Just got home from KubeCon.
One of my big goals for the trip was to make some progress in a few areas of postgres and kubernetes – primarily around allowing more flexible use of the linux page cache and avoiding OOM kills with less hardware overprovisioning. When I look at Postgres on Kubernetes, I think there are idle resources (both memory and CPU) on the table with the current Postgres deployment models that generally use guaranteed QoS.
Ultimately this is about cost savings. I think we can still run more databases on less hardware without compromising the availability and reliability of our database services.
The trip was a success, because I came home with lots of reading material and homework!
Putting a few bookmarks here, mostly for myself to come back to later:
- key place for discussion is sig-node
- documentation on node-pressure eviction https://kubernetes.io/docs/concepts/scheduling-eviction/node-pressure-eviction/
- eviction signal thresholds can be customized
- it looks like priority classes give a lot of control over the order in which pods are evicted
- documentation on priority classes https://kubernetes.io/docs/concepts/scheduling-eviction/pod-priority-preemption/
- cgroups v2 memory controller documentation https://docs.kernel.org/admin-guide/cgroup-v2.html#memory
- long running github issue about pod evictions due to kubernetes (incorrectly?) interpreting active page cache as working memory that won’t be reclaimed https://github.com/kubernetes/kubernetes/issues/43916
- new feature MemoryQOS – still alpha (feature gate off-by-default)

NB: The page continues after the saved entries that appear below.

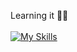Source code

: Learning it 👀👋 <br><br> 
[![My Skills](https://skillicons.dev/icons?i=js,react,redux,nextjs,styledcomponents,nodejs,mongodb,figma)](https://skillicons.dev)
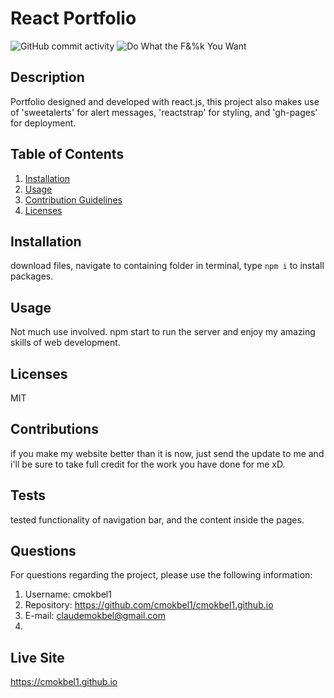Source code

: 
  # React Portfolio
  ![GitHub commit activity](https://img.shields.io/github/commit-activity/m/cmokbel1/cmokbel1.github.io)
  ![Do What the F&%k You Want](https://img.shields.io/badge/Licence-MIT-green
)


  ## Description 
  Portfolio designed and developed with react.js,  this project also makes use of 'sweetalerts' for alert messages, 'reactstrap' for styling, and 'gh-pages' for deployment.

  ## Table of Contents
  1. [Installation](#Installation)
  2. [Usage](#Usage)
  3. [Contribution Guidelines](#Contributions)
  4. [Licenses](#Licenses)
      
  ## Installation
  download files, navigate to containing folder in terminal, type `npm i` to install packages.

  ## Usage
  Not much use involved. npm start to run the server and enjoy my amazing skills of web development.

  ## Licenses
  MIT
  
  ## Contributions
  if you make my website better than it is now, just send the update to me and i'll be sure to take full credit for the work you have done for me xD.

  ## Tests
  tested functionality of navigation bar, and the content inside the pages.

  ## Questions
   For questions regarding the project, please use the following information:
  1. Username: cmokbel1
  2. Repository: https://github.com/cmokbel1/cmokbel1.github.io
  3. E-mail: claudemokbel@gmail.com
  4. 
## Live Site
https://cmokbel1.github.io
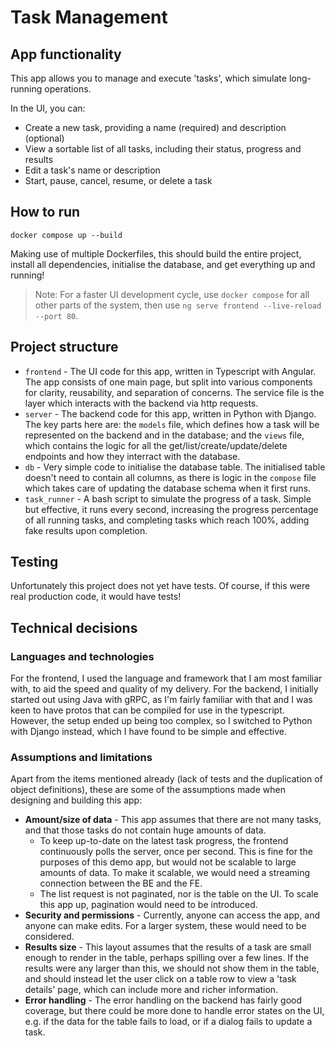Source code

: # Task Management

## App functionality

This app allows you to manage and execute 'tasks', which simulate long-running operations.

In the UI, you can:

- Create a new task, providing a name (required) and description (optional)
- View a sortable list of all tasks, including their status, progress and results
- Edit a task's name or description
- Start, pause, cancel, resume, or delete a task

## How to run

`docker compose up --build`

Making use of multiple Dockerfiles, this should build the entire project, install all dependencies, initialise the database, and get everything up and running!

> Note: For a faster UI development cycle, use `docker compose` for all other parts of the system, then use `ng serve frontend --live-reload --port 80`.

## Project structure

- `frontend` - The UI code for this app, written in Typescript with Angular. The app consists of one main page, but split into various components for clarity, reusability, and separation of concerns. The service file is the layer which interacts with the backend via http requests.
- `server` - The backend code for this app, written in Python with Django. The key parts here are: the `models` file, which defines how a task will be represented on the backend and in the database; and the `views` file, which contains the logic for all the get/list/create/update/delete endpoints and how they interract with the database.
- `db` - Very simple code to initialise the database table. The initialised table doesn't need to contain all columns, as there is logic in the `compose` file which takes care of updating the database schema when it first runs.
- `task_runner` - A bash script to simulate the progress of a task. Simple but effective, it runs every second, increasing the progress percentage of all running tasks, and completing tasks which reach 100%, adding fake results upon completion.

## Testing

Unfortunately this project does not yet have tests. Of course, if this were real production code, it would have tests!

## Technical decisions

### Languages and technologies

For the frontend, I used the language and framework that I am most familiar with, to aid the speed and quality of my delivery. For the backend, I initially started out using Java with gRPC, as I'm fairly familiar with that and I was keen to have protos that can be compiled for use in the typescript. However, the setup ended up being too complex, so I switched to Python with Django instead, which I have found to be simple and effective.

### Assumptions and limitations

Apart from the items mentioned already (lack of tests and the duplication of object definitions), these are some of the assumptions made when designing and building this app:

- **Amount/size of data** - This app assumes that there are not many tasks, and that those tasks do not contain huge amounts of data.
  - To keep up-to-date on the latest task progress, the frontend continuously polls the server, once per second. This is fine for the purposes of this demo app, but would not be scalable to large amounts of data. To make it scalable, we would need a streaming connection between the BE and the FE.
  - The list request is not paginated, nor is the table on the UI. To scale this app up, pagination would need to be introduced.
- **Security and permissions** - Currently, anyone can access the app, and anyone can make edits. For a larger system, these would need to be considered.
- **Results size** - This layout assumes that the results of a task are small enough to render in the table, perhaps spilling over a few lines. If the results were any larger than this, we should not show them in the table, and should instead let the user click on a table row to view a 'task details' page, which can include more and richer information.
- **Error handling** - The error handling on the backend has fairly good coverage, but there could be more done to handle error states on the UI, e.g. if the data for the table fails to load, or if a dialog fails to update a task.

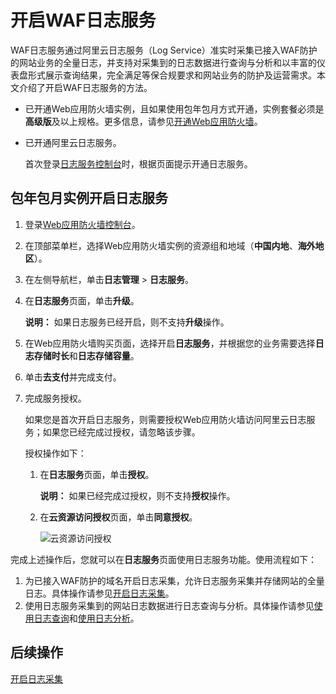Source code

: # 开启WAF日志服务

WAF日志服务通过阿里云日志服务（Log Service）准实时采集已接入WAF防护的网站业务的全量日志，并支持对采集到的日志数据进行查询与分析和以丰富的仪表盘形式展示查询结果，完全满足等保合规要求和网站业务的防护及运营需求。本文介绍了开启WAF日志服务的方法。

-   已开通Web应用防火墙实例，且如果使用包年包月方式开通，实例套餐必须是**高级版**及以上规格。更多信息，请参见[开通Web应用防火墙](/intl.zh-CN/产品定价/开通WAF/开通Web应用防火墙.md)。
-   已开通阿里云日志服务。

    首次登录[日志服务控制台](https://sls.console.aliyun.com)时，根据页面提示开通日志服务。


## 包年包月实例开启日志服务

1.  登录[Web应用防火墙控制台](https://yundun.console.aliyun.com/?p=waf)。

2.  在顶部菜单栏，选择Web应用防火墙实例的资源组和地域（**中国内地**、**海外地区**）。

3.  在左侧导航栏，单击**日志管理** \> **日志服务**。

4.  在**日志服务**页面，单击**升级**。

    **说明：** 如果日志服务已经开启，则不支持**升级**操作。

5.  在Web应用防火墙购买页面，选择开启**日志服务**，并根据您的业务需要选择**日志存储时长**和**日志存储容量**。

6.  单击**去支付**并完成支付。

7.  完成服务授权。

    如果您是首次开启日志服务，则需要授权Web应用防火墙访问阿里云日志服务；如果您已经完成过授权，请忽略该步骤。

    授权操作如下：

    1.  在**日志服务**页面，单击**授权**。

        **说明：** 如果已经完成过授权，则不支持**授权**操作。

    2.  在**云资源访问授权**页面，单击**同意授权**。

        ![云资源访问授权](https://static-aliyun-doc.oss-cn-hangzhou.aliyuncs.com/assets/img/zh-CN/5131549951/p21284.png)


完成上述操作后，您就可以在**日志服务**页面使用日志服务功能。使用流程如下：

1.  为已接入WAF防护的域名开启日志采集，允许日志服务采集并存储网站的全量日志。具体操作请参见[开启日志采集](/intl.zh-CN/日志管理/日志服务/开启日志采集.md)。
2.  使用日志服务采集到的网站日志数据进行日志查询与分析。具体操作请参见[使用日志查询](/intl.zh-CN/日志管理/日志服务/使用日志查询.md)和[使用日志分析](/intl.zh-CN/日志管理/日志服务/使用日志分析.md)。

## 后续操作

[开启日志采集](/intl.zh-CN/日志管理/日志服务/开启日志采集.md)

- KEP https://github.com/kubernetes/enhancements/tree/master/keps/sig-node/2570-memory-qos/
- currently stalled – related message from Linux Kernel Mailing Lists https://lkml.org/lkml/2023/6/1/1300
- “Future: memory.high can be used to implement kill policies in for userspace OOMs, together with Pressure Stall Information (PSI). When the workloads are in stuck after their memory usage levels reach memory.high, high PSI can be used by userspace OOM policy to kill such workload(s).”
- Nov 2021 blog https://kubernetes.io/blog/2021/11/26/qos-memory-resources/
- May 2023 blog https://kubernetes.io/blog/2023/05/05/qos-memory-resources/
- Brief mention in docs https://kubernetes.io/docs/concepts/workloads/pods/pod-qos/#memory-qos-with-cgroup-v2
- KEP https://github.com/kubernetes/enhancements/tree/master/keps/sig-node/2570-memory-qos/
- metrics added to CAdvisor for both active and inactive page cache https://github.com/google/cadvisor/pull/3445
- homework – taking a closer look at anonymous memory and page cache metrics (both active and inactive) for real postgres databases on kubernetes
- homework – set up tests that emulate the diagram below and demonstrate the eviction behavior that i think will happen
I still have a lot of catching up to do. I sketched out the diagram below, but please take this with a large grain of salt – this aspect of kubernetes is complex and linux memory management is complex:

I tried to summarize some thoughts in a comment on the long-running github issue, but this might be wrong – it’s just what I’ve managed to piece together so far.
.
My “user story” is that (1) I’d like higher limit and more memory over-commit for page cache specifically – letting linux use available/unused memory as needed for page cache and (2) I’d like lower request to get scheduling closer to actual anonymous memory needs. I’m running Postgres. In the current state, I have to simultaneously set an artificially low limit on per-pod page cache (to avoid eviction) and artificially high request on per-pod anonymous memory (to avoid OOM by getting oom_score_adj). I’d like individual pods able to burst anonymous memory usage (eg. an unexpected SQL query that hogs memory), if we can steal from page cache of other pods beyond their request – avoiding OOM. The linux kernel can do this; I think it should be possible with the right cgroup settings?
It seems like the new Memory QOS feature might be assigning a static calculated value to memory.high – but for page cache usage, I wonder if we actually want kubernetes to dynamically adjust memory.high eventually as low as request in an attempt to reclaim node-level resources – before evicting end-user pods – when the memory.available eviction signal has exceeded the threshold?
Anyway it’s also worth pointing out that the postgres problems are likely accentuated by higher concentrations of postgres on nodes; if databases are spread across large multi-tenant clusters that likely mitigates things a bit.